徹底したデータ化とコミュニケーション投資の重要性

堀口:私がクライアントの社員育成を支援する中で得られたことですが、DX人材育成のポイントは大きく2つあると実感しています。1つは育成対象者のアウトプットやコミュニケーション内容などを全て徹底してデータ化することにあります。蓄積されたデータを基に可視化や分析を通じて各人のスキルやマインドセットを科学的に理解することが重要です。とある企業でDX人材育成の研修を行い、その場の発言やアウトプットの内容に至るまでさまざまなデータを集めてスキル(論理的思考力など)とスタンス(主体的な取り組み姿勢など)をアセスメントしたところ、ベテラン社員で上司の評価も高い人ほど、自己評価が高く実際のアセスメント得点は低い傾向が見られました。DX時代に求められるスキルやマインドセットが従来とは異なるからこそ、豊富なデータ収集とその活用が正しい状況理解の肝となります。

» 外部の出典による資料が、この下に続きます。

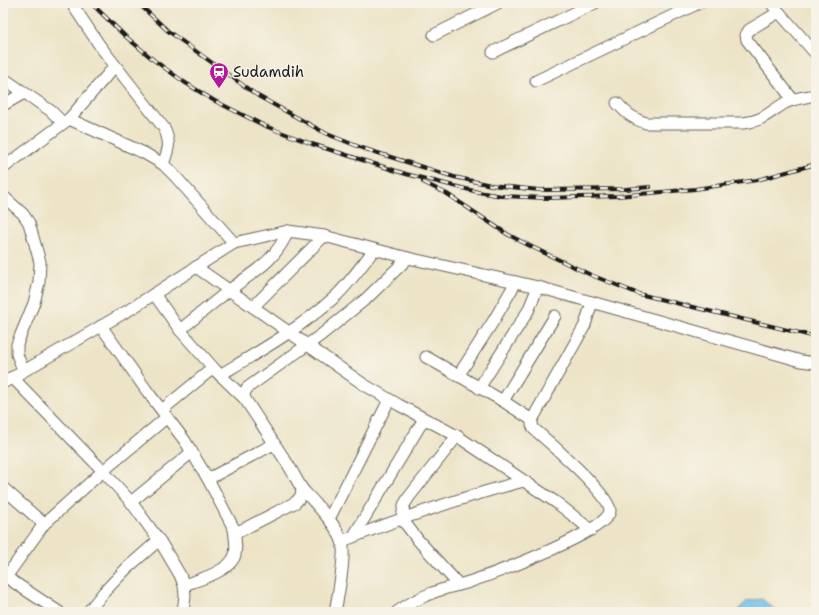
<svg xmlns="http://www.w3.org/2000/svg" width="819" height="615" font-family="'Shantell Sans',sans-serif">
<rect width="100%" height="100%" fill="#f7f3e8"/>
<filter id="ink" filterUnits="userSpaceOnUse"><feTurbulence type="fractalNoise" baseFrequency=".025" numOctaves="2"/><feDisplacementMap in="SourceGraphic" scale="8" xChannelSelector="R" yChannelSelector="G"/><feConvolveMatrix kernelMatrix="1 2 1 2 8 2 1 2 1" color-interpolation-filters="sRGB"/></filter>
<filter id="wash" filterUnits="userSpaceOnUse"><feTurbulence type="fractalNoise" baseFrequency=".012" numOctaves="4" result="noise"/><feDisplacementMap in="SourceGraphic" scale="16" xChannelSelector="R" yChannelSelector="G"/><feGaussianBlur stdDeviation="0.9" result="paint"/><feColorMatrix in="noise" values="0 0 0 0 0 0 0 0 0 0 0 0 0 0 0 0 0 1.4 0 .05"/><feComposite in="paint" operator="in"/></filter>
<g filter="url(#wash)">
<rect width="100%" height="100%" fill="#ede4c7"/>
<!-- water -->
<polygon fill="#71c0ec" stroke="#466e84" points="762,599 778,612 736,612 747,601"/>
</g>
<g filter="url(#ink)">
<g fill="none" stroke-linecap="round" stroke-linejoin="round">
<defs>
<g id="minor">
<path d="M73,3L74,7L100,46L164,128C171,144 169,148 163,164L175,176L234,243"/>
<polyline points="771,3 816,54"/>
<polyline points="779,12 749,30 746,35 747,40 793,100"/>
<polyline points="434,35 498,3"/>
<polyline points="493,52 595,3"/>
<polyline points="3,78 51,111 63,123"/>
<polyline points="536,81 699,3"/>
<path d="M617,103C626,113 633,119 646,123H743C763,121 768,113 785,103C794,98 806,97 816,95"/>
<polyline points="3,105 24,93"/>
<polyline points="69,119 144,153 163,164"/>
<polyline points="3,168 69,119 115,66"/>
<polyline points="3,196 23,214 29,223 40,262 39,282 34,303 17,344 17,354 23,370"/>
<polyline points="196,267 363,384 399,405 457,436 557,503 591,530"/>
<polyline points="154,294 180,330 216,371 245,399"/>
<polyline points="253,307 324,236"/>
<polyline points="101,326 147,391 185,441 208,479 234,529 240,531 296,502 301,496 302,489 289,466 245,399 244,394 247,388 321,335 367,298 408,258"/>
<path d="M180,330C196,317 212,304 228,291C253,272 275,262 288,231"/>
<polyline points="426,357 503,401 532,420"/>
<path d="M220,375C260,351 302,327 337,295C351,281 362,265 374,250"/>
<polyline points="458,376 494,320 516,282"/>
<polyline points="12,377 103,471 131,502 161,543 180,575 184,585 185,596 183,612"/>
<polyline points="3,383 129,310 234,243 288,231 324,236 408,258 538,287 801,361 816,363"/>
<polyline points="479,388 528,311 538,287"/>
<polyline points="503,401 555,316"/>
<polyline points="162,410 213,368"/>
<polyline points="457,436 409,497 404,505 402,519 418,540 459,585"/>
<polyline points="208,479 274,444"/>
<polyline points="3,488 44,524"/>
<path d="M302,489C314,502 336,524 342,541C346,553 338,597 335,612"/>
<polyline points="131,502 192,452"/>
<polyline points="329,519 389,400"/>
<polyline points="353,537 424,419"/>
<path d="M342,541C402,518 462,497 524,481"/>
<polyline points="3,575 59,612"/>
<polyline points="6,577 44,524 103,471 167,417"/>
<path d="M184,585C199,580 230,571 235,555C237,547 235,537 234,529"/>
<polyline points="88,612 104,592 127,568 159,540"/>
<path d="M397,612C408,604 419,598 432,593C444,588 457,586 469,582C490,575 611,531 610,510C609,494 547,440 534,429L532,425V420L585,325L592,302"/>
</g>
</defs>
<!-- minor casing -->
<use href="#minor" stroke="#656258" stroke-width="13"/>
<!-- minor -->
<use href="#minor" stroke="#fff" stroke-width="11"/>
<defs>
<g id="rail">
<polyline points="91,3 125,36 155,61 184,82 213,100 265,126 312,144 406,174 478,192 502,196 545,198 618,196 695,189 757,180 816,164"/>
<polyline points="138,3 168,31 258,96 327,134 362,148 454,177 491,185 539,190 626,189 650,187"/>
<polyline points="423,182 447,194 507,234 532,247 591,275 639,294 816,337"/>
</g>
</defs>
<!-- rail casing -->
<use href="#rail" stroke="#1c1c1c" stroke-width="4"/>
<!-- rail -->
<use href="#rail" stroke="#f7f3e8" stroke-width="2.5" stroke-dasharray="8" stroke-linecap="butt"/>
</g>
</g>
<!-- icons -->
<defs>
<symbol id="station-pin" viewBox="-11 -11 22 30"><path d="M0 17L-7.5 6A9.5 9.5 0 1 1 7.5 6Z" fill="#b5179e" stroke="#f7f3e8"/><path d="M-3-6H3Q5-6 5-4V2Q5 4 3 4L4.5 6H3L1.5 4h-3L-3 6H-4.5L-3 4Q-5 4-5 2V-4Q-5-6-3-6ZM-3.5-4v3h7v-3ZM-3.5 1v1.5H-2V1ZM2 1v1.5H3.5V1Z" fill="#fff"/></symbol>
</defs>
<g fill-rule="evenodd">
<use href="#station-pin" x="208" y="61" width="22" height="30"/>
</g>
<g text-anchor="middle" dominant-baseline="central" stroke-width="3" stroke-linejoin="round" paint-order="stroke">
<!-- poi labels -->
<g font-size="15" fill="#1c1c1c" stroke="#f7f3e8" text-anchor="start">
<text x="233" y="72">Sudamdih</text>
</g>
</g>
<!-- margin -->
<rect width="819" height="615" fill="none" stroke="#f7f3e8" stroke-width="16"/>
</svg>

 アクセンチュア自身もこうした情報資産を蓄積することでタレントマネジメントに活用しています。自社での経験・知見をアセット化することでクライアント社員のDX人材育成を支援しています(図表5)。

 もう1つは求めるマインドセットを備えた人材が埋もれてしまうことがないよう、上司が育成対象者とのコミュニケーションに時間を投資することです。週次で育成対象者の成長に焦点を合わせた対話を行い、本人を取り巻く就労環境や直面している課題および現在の実力値を理解し、能力伸長や業務推進へのアドバイスを行う必要があります。すなわち、上司は育成対象者を正しく理解し導くスキルを持っているか、またコミュニケーションに時間を投資する覚悟があるか、が問われているのです。

 上記2点を推進する上で、企業は経営層やリーダー層が自らDX事業にコミットし、新しいマネジメントスタイルに合った仕組みを備える必要があります。つまり、人員再配置や人事制度改革も踏まえた抜本的な人材マネジメント改革に踏み込まない限り、DXアジェンダを推進できる人材を育成することは困難といえるでしょう。